TASK TO CARRY OUT: Please copy every line from the following entries in which the word "nâng" appears.

INFORMATION PROVIDED:
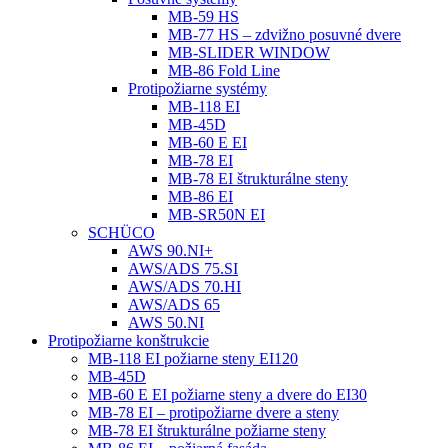
MB-59 HS
MB-77 HS – zdvižno posuvné dvere
MB-SLIDER WINDOW
MB-86 Fold Line
Protipožiarne systémy
MB-118 EI
MB-45D
MB-60 E EI
MB-78 EI
MB-78 EI štrukturálne steny
MB-86 EI
MB-SR50N EI
SCHÜCO
AWS 90.NI+
AWS/ADS 75.SI
AWS/ADS 70.HI
AWS/ADS 65
AWS 50.NI
Protipožiarne konštrukcie
MB-118 EI požiarne steny EI120
MB-45D
MB-60 E EI požiarne steny a dvere do EI30
MB-78 EI – protipožiarne dvere a steny
MB-78 EI štrukturálne požiarne steny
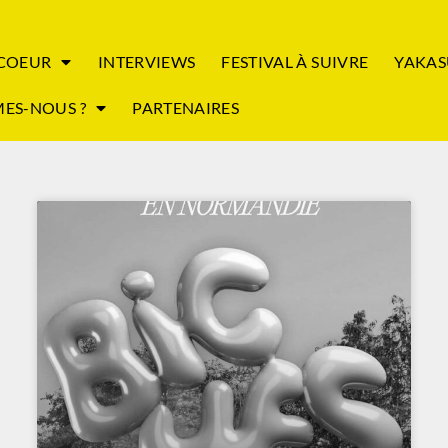
 COEUR
INTERVIEWS
FESTIVAL À SUIVRE
YAKAS
ES-NOUS ?
PARTENAIRES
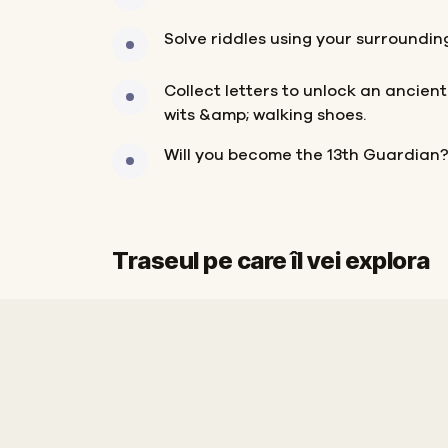
Solve riddles using your surroundin
Collect letters to unlock an ancient
wits &amp; walking shoes.
Will you become the 13th Guardian
Traseul pe care îl vei explora
Start
Sosire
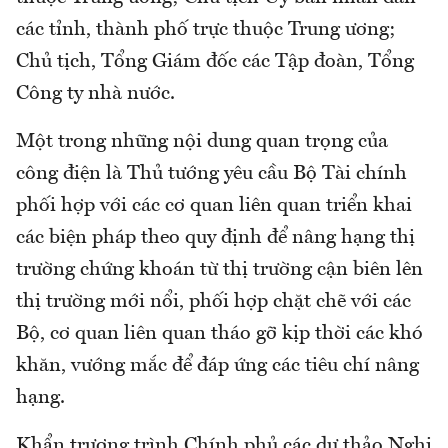
các tỉnh, thành phố trực thuộc Trung ương;
Chủ tịch, Tổng Giám đốc các Tập đoàn, Tổng
Công ty nhà nước.
Một trong những nội dung quan trọng của
công điện là Thủ tướng yêu cầu Bộ Tài chính
phối hợp với các cơ quan liên quan triển khai
các biện pháp theo quy định để nâng hạng thị
trường chứng khoán từ thị trường cận biên lên
thị trường mới nổi, phối hợp chặt chẽ với các
Bộ, cơ quan liên quan tháo gỡ kịp thời các khó
khăn, vướng mắc để đáp ứng các tiêu chí nâng
hạng.
Khẩn trương trình Chính phủ các dự thảo Nghị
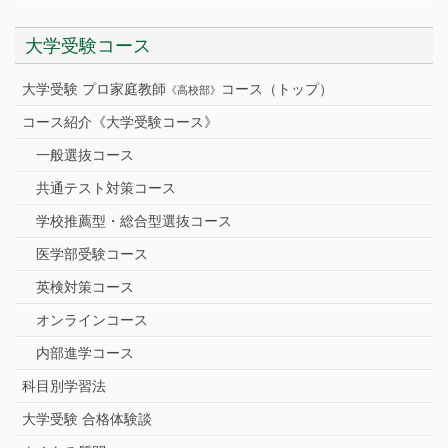
大学受験コース
大学受験 プロ家庭教師
コース（トップ）
《高校部》
コース紹介《大学受験コース》
一般選抜コース
共通テスト対策コース
学校推薦型・総合型選抜コース
医学部受験コース
英検対策コース
オンラインコース
内部進学コース
科目別学習法
大学受験 合格体験談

FINISHED EXERCISE:
các biện pháp theo quy định để nâng hạng thị
khăn, vướng mắc để đáp ứng các tiêu chí nâng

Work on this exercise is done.